Exercise brief:
Could you retype every line below exactly, omitting the images?

Record excerpts:
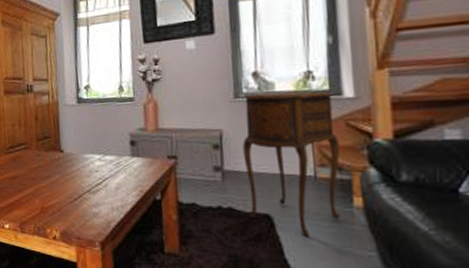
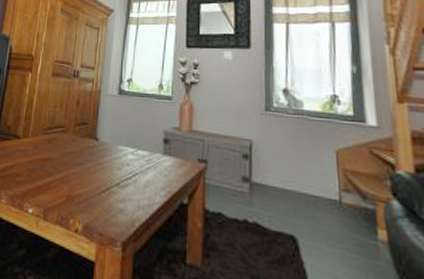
side table: present [242,91,341,237] -> none [271,109,366,268]

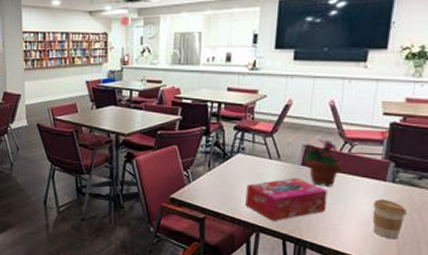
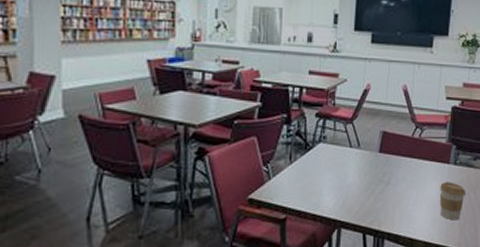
tissue box: present [245,178,328,221] -> none [327,166,402,214]
potted flower: present [304,138,342,187] -> none [381,124,414,173]

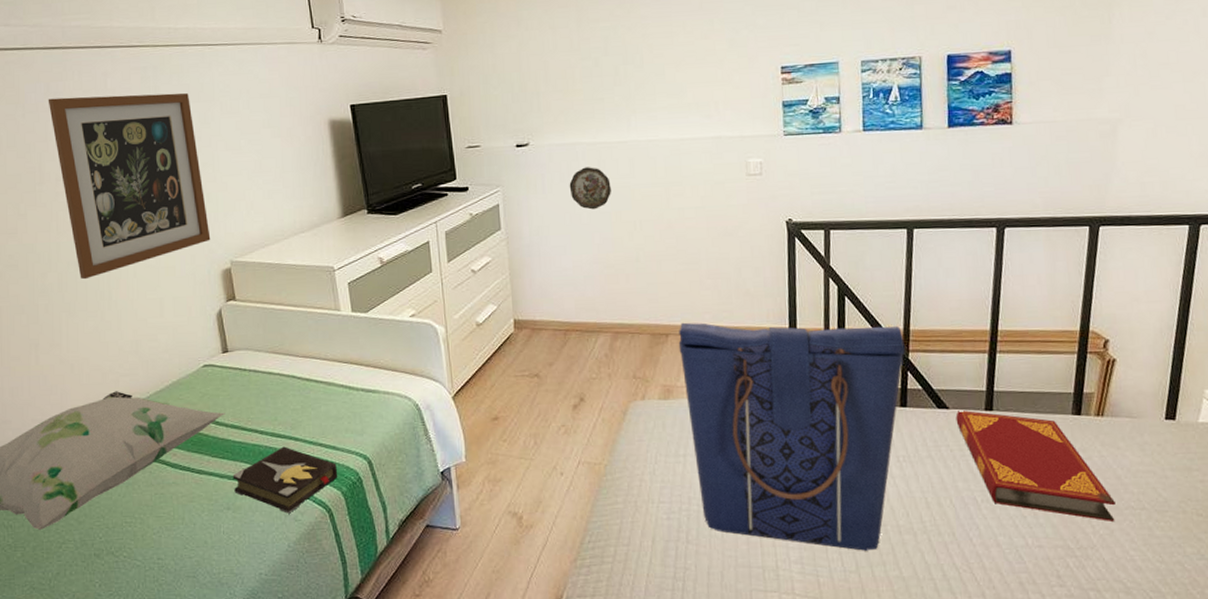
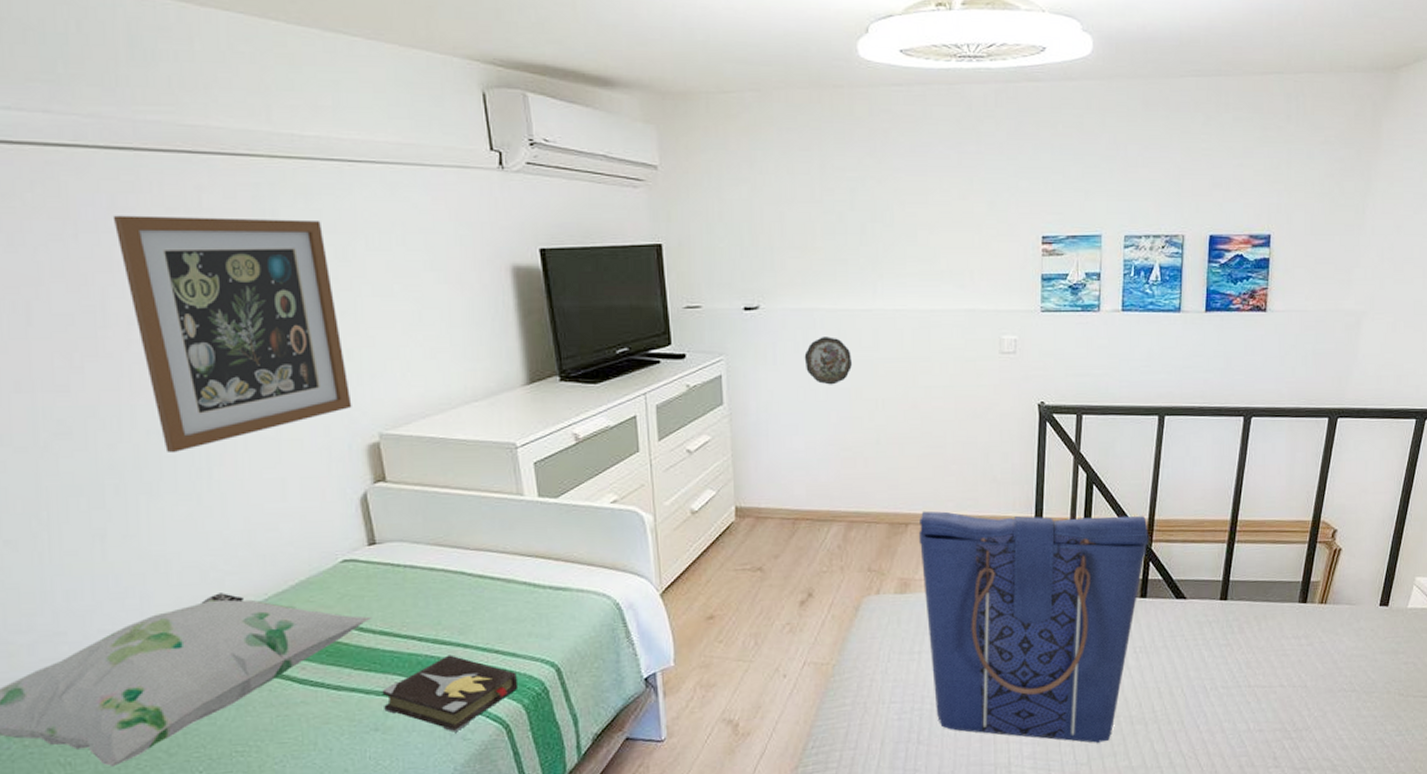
hardback book: present [955,410,1115,521] -> none [1192,600,1330,704]

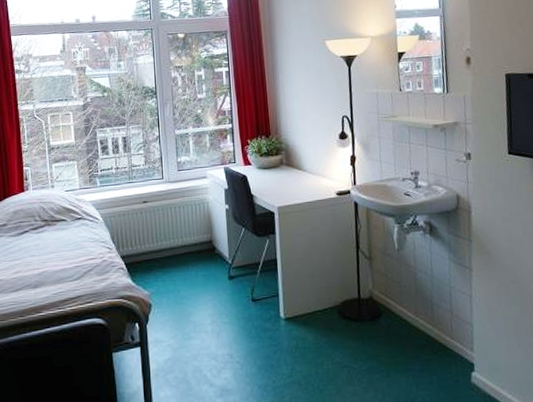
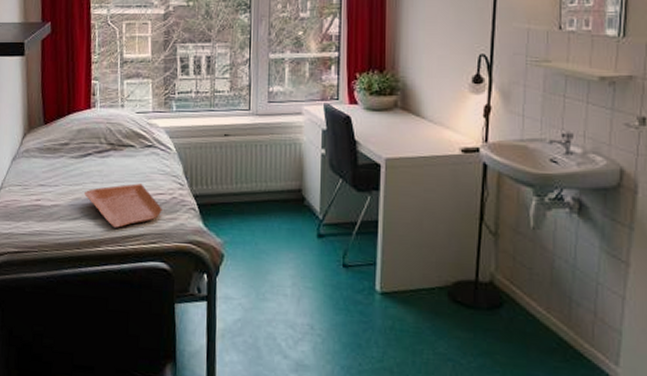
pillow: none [24,252,95,294] -> present [84,183,162,228]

Output for this task:
side table: present [242,91,341,237] -> none [271,109,366,268]

tissue box: present [245,178,328,221] -> none [327,166,402,214]
potted flower: present [304,138,342,187] -> none [381,124,414,173]

hardback book: present [955,410,1115,521] -> none [1192,600,1330,704]

pillow: none [24,252,95,294] -> present [84,183,162,228]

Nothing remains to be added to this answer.